_Work item_
Go through the records and show each line where the word "down" occurs.

_Dataset_
──────
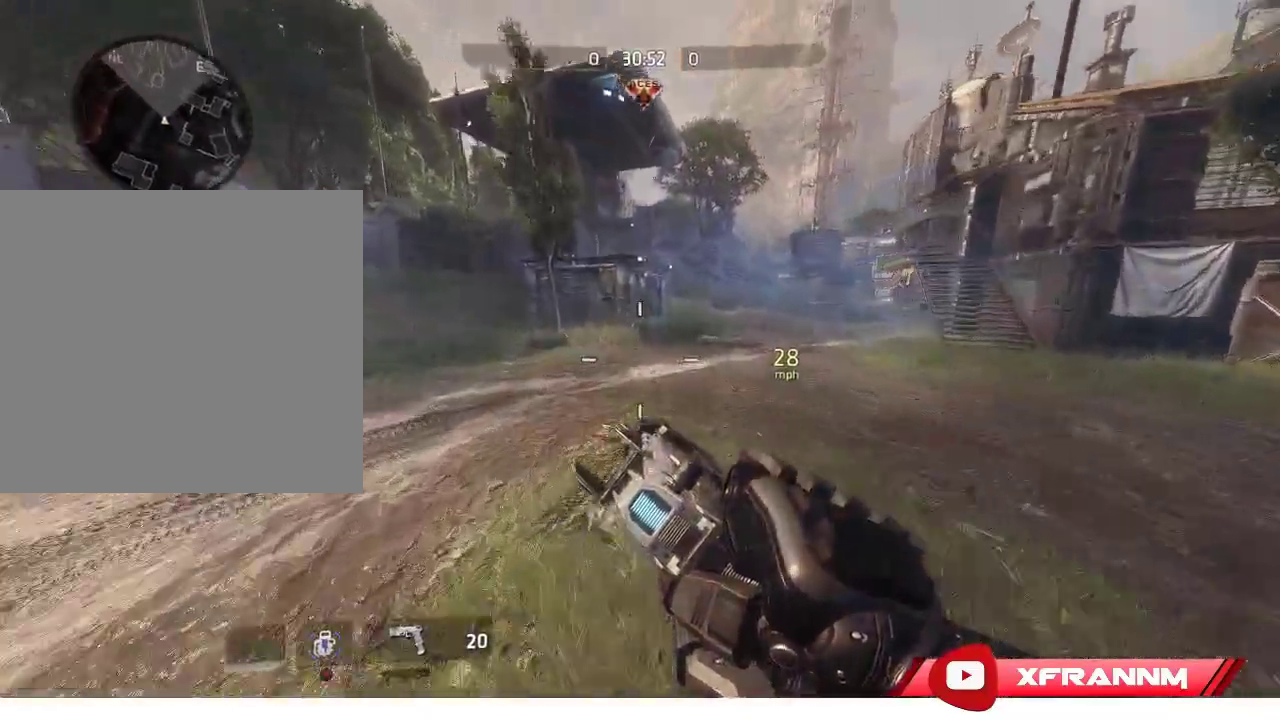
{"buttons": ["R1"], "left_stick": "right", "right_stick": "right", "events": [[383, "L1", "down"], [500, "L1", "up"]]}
──────
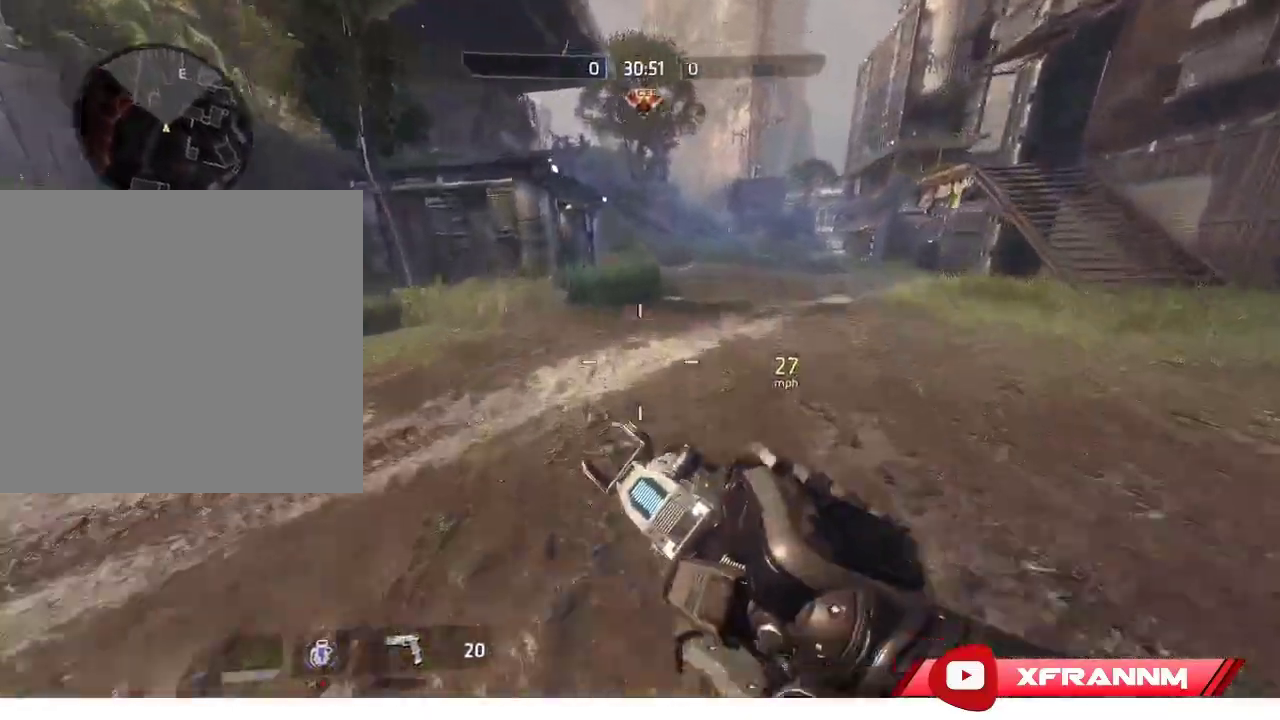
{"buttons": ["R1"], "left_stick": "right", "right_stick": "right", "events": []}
──────
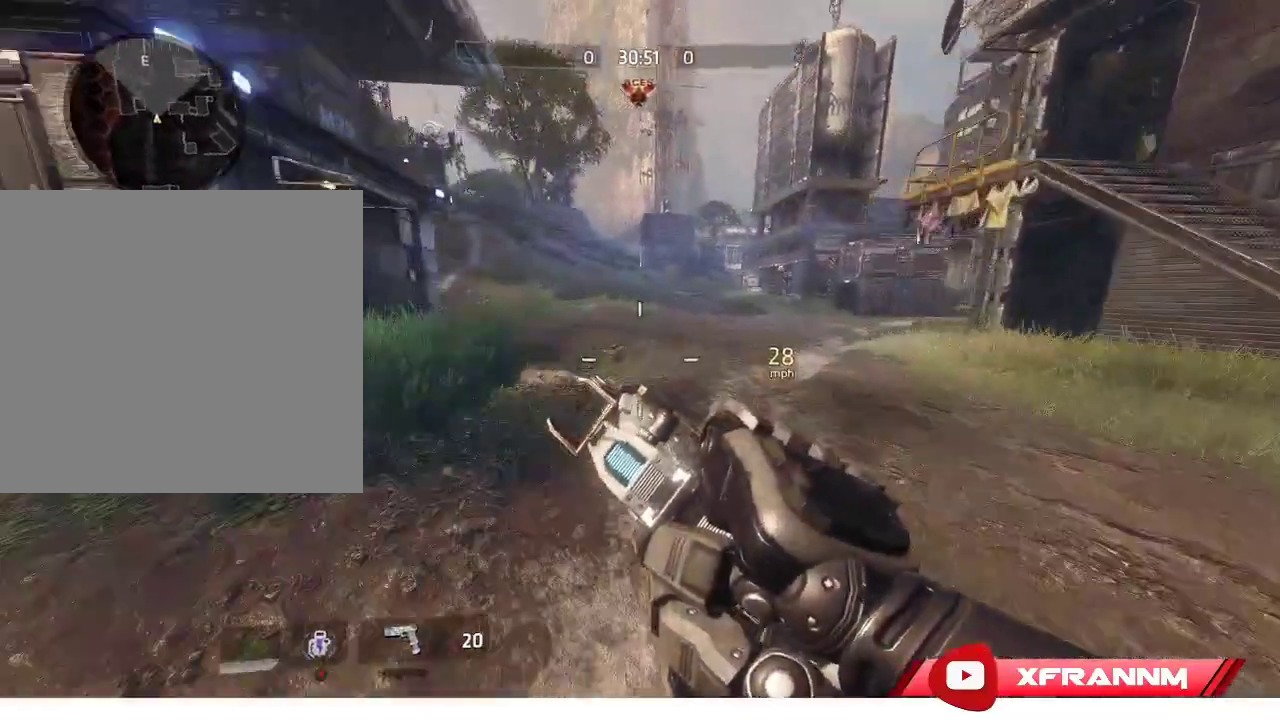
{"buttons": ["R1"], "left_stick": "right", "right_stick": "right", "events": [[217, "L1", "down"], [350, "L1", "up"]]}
──────
_Response to this task_
{"buttons": ["R1"], "left_stick": "right", "right_stick": "right", "events": [[383, "L1", "down"], [500, "L1", "up"]]}
{"buttons": ["R1"], "left_stick": "right", "right_stick": "right", "events": [[217, "L1", "down"], [350, "L1", "up"]]}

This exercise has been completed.